The web UI probably would need to be updated to show the customer "here is what your bandwidth limit for the rest of the month will be if you proceed; are you sure?". JSON APIs can return this value when invoked in dry-run mode.

dragonwriter · on May 5, 2021

> Customer sets a monthly spend limit. Every time they start up an instance, create a volume, allocate an IP, or do anything else that costs money, you subtract the monthly cost of that new thing from their spend limit. If the spend limit would go negative, you refuse to create the new resource.

AWS systems are highly distributed; this kind of sharp billing cap would necessarily introduce a new strong consistency requirement across multiple services, many of which aren’t even strongly consistent considered one at a time (and that’s often true even if you limit to a single region.)

> Every time they start up an instance, create a volume, allocate an IP, or do anything else that costs money, you subtract the monthly cost of that new thing from their spend limit

For the motivating use case (avoiding a bill on the scale of even $200—possibly even $1—from a free-tier-eligible account), using monthly chunks doesn’t work; you suddenly couldn’t spin up a second simultaneous EC2 instance of ant kind after an initial t3.micro instance, which would cutoff many normal free tier usage patterns.

I mean, that’s a good way of capping if you are using AWS as a super overpriced steady-state VPS, but that’s not really the usage pattern that causes the risks that the cap idea is intended to protect against.

This is a particularly poor solution to completely the wrong problem.

KirillPanov · on May 5, 2021

> AWS systems are highly distributed

Hogwash, I tried to spin up 100 of your F1 instances in us-east-1 a week or two after they first became available, and found out about this thing called "limits".

Wherever you're enforcing the limit on max number of instances per region is already a synchronization point of exactly the sort needed here.

I'm sorry, this just doesn't pass the bullshit test.
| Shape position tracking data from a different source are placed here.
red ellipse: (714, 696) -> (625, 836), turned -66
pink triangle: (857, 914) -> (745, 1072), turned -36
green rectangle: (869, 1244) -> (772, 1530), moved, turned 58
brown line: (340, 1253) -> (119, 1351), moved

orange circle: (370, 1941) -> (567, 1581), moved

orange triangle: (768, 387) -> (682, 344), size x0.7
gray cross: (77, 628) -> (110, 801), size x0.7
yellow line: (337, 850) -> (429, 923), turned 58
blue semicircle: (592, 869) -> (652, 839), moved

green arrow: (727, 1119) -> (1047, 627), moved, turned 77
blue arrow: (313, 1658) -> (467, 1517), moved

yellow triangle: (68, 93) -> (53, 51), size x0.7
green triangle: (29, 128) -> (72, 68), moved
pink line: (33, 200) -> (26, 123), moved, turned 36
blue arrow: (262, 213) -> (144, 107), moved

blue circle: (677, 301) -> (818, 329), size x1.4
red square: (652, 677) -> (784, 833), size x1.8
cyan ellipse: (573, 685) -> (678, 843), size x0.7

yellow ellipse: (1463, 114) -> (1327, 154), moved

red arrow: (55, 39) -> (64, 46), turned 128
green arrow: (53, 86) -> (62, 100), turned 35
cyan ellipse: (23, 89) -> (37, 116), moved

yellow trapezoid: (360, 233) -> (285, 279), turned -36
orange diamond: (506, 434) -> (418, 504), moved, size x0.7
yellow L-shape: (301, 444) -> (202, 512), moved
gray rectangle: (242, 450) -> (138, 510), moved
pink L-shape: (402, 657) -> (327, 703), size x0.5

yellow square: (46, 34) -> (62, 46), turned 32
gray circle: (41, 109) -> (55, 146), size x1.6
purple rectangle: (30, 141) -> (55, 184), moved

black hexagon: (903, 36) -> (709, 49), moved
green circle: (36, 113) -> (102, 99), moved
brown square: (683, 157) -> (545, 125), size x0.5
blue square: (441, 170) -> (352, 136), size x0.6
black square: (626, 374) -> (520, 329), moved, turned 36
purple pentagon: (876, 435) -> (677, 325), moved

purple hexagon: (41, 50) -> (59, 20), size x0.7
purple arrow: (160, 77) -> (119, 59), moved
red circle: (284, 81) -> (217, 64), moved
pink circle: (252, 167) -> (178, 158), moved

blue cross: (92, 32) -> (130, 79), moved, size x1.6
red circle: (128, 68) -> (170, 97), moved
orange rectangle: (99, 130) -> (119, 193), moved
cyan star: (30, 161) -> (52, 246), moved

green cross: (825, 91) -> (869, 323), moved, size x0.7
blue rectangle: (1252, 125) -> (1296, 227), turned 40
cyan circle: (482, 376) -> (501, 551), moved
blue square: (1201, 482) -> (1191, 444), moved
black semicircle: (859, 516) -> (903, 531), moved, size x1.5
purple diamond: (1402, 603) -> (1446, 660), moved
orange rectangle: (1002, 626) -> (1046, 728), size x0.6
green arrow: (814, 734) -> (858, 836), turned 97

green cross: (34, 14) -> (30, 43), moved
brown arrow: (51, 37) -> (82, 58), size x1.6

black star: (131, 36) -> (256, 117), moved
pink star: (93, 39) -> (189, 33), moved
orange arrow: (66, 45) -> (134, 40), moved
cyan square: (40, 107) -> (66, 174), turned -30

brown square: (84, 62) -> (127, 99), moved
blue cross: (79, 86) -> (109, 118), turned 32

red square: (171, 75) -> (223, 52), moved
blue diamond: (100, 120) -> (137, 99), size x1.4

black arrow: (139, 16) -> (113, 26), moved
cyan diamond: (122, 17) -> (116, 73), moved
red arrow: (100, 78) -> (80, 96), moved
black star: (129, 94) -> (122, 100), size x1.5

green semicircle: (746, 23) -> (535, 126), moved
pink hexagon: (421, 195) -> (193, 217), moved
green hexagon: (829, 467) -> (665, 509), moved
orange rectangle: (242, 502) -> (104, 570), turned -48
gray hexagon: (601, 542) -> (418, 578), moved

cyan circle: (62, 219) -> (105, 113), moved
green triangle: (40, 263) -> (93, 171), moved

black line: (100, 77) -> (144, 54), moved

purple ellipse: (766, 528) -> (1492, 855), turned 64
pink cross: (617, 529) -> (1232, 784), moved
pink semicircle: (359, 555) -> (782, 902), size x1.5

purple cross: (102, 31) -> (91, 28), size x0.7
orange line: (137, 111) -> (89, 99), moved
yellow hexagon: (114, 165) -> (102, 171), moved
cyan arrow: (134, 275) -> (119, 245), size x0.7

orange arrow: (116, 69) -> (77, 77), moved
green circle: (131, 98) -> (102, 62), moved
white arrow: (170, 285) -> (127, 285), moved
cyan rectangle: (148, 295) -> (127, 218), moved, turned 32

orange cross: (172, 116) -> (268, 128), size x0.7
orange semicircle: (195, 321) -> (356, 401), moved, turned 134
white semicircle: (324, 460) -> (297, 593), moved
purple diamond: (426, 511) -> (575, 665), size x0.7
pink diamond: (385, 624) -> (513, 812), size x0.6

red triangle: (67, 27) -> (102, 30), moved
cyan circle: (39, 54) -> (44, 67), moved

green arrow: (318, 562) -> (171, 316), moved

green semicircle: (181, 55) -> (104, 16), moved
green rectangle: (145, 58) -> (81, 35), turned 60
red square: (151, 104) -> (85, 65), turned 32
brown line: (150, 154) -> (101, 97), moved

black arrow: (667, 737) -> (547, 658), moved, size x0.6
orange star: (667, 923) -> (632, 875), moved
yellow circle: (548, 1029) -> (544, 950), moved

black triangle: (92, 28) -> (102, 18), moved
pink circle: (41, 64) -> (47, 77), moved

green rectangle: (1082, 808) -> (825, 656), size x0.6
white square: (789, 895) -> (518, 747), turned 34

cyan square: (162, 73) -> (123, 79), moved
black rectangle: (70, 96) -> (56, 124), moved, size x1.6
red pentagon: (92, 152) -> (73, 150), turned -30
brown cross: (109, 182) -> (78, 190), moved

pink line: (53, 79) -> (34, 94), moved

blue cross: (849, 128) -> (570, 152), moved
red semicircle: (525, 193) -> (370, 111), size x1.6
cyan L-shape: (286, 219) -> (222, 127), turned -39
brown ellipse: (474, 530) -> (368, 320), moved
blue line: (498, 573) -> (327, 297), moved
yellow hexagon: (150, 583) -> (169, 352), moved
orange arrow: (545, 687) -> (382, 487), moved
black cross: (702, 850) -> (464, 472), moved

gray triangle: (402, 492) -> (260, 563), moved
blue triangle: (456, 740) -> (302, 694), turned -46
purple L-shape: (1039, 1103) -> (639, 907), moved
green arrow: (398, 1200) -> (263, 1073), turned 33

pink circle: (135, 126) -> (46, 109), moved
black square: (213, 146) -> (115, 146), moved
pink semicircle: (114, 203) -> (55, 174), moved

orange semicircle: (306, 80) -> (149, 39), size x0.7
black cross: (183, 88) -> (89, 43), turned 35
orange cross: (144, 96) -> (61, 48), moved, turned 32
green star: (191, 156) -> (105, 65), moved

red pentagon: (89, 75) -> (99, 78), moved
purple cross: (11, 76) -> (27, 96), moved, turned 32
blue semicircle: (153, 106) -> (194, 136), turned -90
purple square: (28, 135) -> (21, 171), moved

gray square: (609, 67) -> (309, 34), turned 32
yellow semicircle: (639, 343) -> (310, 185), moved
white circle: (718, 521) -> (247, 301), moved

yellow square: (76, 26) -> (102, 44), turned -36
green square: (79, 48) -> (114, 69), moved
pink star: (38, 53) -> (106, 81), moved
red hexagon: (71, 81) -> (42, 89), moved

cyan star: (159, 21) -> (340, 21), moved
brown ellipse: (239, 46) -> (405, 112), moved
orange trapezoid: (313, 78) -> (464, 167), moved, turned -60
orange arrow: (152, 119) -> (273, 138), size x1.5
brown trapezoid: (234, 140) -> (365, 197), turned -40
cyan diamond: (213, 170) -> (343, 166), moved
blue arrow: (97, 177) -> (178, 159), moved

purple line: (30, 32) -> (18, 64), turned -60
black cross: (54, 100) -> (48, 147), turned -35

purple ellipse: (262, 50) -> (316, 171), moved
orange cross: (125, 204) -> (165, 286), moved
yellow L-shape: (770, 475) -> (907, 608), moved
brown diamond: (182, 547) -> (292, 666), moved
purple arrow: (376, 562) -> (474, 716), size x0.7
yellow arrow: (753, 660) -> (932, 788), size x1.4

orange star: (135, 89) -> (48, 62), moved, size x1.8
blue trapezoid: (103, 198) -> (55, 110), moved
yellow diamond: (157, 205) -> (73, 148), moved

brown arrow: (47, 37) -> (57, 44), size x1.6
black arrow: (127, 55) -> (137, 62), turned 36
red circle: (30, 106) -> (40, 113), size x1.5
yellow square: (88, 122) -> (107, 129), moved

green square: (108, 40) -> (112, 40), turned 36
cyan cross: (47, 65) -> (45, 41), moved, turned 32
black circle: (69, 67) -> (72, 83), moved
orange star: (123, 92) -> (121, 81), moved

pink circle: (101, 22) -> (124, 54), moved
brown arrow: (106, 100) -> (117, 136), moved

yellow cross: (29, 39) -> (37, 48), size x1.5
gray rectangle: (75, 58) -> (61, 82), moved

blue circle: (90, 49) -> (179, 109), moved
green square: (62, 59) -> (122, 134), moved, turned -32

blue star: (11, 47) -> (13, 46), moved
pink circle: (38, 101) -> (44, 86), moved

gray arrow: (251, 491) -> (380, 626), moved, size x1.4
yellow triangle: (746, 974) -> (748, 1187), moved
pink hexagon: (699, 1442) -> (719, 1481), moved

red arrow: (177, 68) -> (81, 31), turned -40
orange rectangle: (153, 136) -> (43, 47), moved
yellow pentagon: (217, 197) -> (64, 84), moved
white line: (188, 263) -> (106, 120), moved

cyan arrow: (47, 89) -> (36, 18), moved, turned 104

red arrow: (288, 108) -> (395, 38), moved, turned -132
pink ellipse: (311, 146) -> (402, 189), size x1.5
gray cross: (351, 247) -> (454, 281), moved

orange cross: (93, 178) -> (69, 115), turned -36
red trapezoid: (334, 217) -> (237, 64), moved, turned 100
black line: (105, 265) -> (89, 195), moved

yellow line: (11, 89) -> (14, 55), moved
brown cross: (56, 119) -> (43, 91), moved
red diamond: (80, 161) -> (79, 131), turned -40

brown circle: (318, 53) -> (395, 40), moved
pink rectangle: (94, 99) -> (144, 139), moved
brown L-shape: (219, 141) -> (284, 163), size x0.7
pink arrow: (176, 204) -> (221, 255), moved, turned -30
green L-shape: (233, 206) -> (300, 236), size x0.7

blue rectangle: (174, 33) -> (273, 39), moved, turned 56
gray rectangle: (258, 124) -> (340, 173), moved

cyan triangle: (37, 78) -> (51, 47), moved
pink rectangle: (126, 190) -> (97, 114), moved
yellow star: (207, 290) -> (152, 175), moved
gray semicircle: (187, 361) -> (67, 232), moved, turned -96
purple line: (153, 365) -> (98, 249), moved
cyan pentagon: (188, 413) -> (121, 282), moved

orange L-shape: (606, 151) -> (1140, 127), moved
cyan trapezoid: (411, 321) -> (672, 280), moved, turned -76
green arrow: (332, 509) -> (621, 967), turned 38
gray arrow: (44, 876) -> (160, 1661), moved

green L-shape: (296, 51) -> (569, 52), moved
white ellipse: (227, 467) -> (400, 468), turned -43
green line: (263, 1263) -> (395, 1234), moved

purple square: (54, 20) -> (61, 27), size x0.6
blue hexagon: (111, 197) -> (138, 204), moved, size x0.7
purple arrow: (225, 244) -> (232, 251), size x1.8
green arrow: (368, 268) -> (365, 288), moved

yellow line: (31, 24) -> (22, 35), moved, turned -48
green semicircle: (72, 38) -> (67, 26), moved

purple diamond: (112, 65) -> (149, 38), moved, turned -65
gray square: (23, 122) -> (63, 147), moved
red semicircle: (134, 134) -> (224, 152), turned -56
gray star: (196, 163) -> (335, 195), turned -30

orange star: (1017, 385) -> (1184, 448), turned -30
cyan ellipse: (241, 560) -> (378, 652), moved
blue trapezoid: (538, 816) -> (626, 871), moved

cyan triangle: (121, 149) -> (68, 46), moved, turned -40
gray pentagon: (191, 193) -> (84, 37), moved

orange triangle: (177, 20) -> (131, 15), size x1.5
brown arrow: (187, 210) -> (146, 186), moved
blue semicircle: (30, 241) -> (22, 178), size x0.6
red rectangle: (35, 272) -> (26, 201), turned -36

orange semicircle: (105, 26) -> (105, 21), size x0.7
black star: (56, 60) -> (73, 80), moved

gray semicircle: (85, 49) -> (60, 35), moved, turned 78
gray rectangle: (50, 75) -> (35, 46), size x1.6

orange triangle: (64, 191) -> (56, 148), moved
Resource allocation API calls are not even remotely close to lightning-quick. There is no fundamental immutable constraint here.

> For the motivating use case (avoiding a bill on the scale of even $200—possibly even $1—from a free-tier-eligible account),

Avoiding a $1 bill is definitely not the motivating use case.

A lot of people would be happy to have a mechanism that could prevent them from being billed 5x their expected expenditure (i.e. they set their budget limit to 5x what they intend to spend). It doesn't matter that that isn't perfect. It is massively better than what you're offering right now.

dragonwriter · on May 5, 2021

> Hogwash, I tried to spin up 100 of your F1 instances

I don’t have any F1 instances. Have you mistaken me for an AWS employee rather than a user?

> in us-east-1 a week or two after they first became available, and found out about this thing called "limits".

Yes, individual services, especially in individual regions, and especially a single type of resource within a service within a region like, say, instances in EC2, are often at least enough like centralized to impose hard limits reasonably well.

Billing accounts (and individual real projects which—and this is one disadvantage AWS has vs, say, GCP—AWS has only the weakest concept of) tend to span multiple resource types in each of multiple services, and sometimes multiple regions.

> Resource allocation API calls are not even remotely close to lightning-quick.

Resource allocation API calls that have high latency aren’t the only API calls that cost money and would need coordination. Heck, API calls aren’t the only thing that costs money.

czgs2woh4ue3 · on May 5, 2021

> Update that setting in your routers (qdisc in Linux) as part of the API call that allocated a resource. If you claim your routers don't have a limit like this I call shenanighans.

Eh. AWS's edge network is highly distributed. Unless you want an even split of your rate limit across every possible way out of the network, you'd be much better off settling for an even split across your EC2 instances, and there's no room for bursting in this model. Enforcing per-instance limits (on any dimension) sounds pretty feasible, though.

This wouldn't generalize straightforwardly to services that don't have obvious choke points that can impose this sort of throttling, such as, I think, DynamoDB.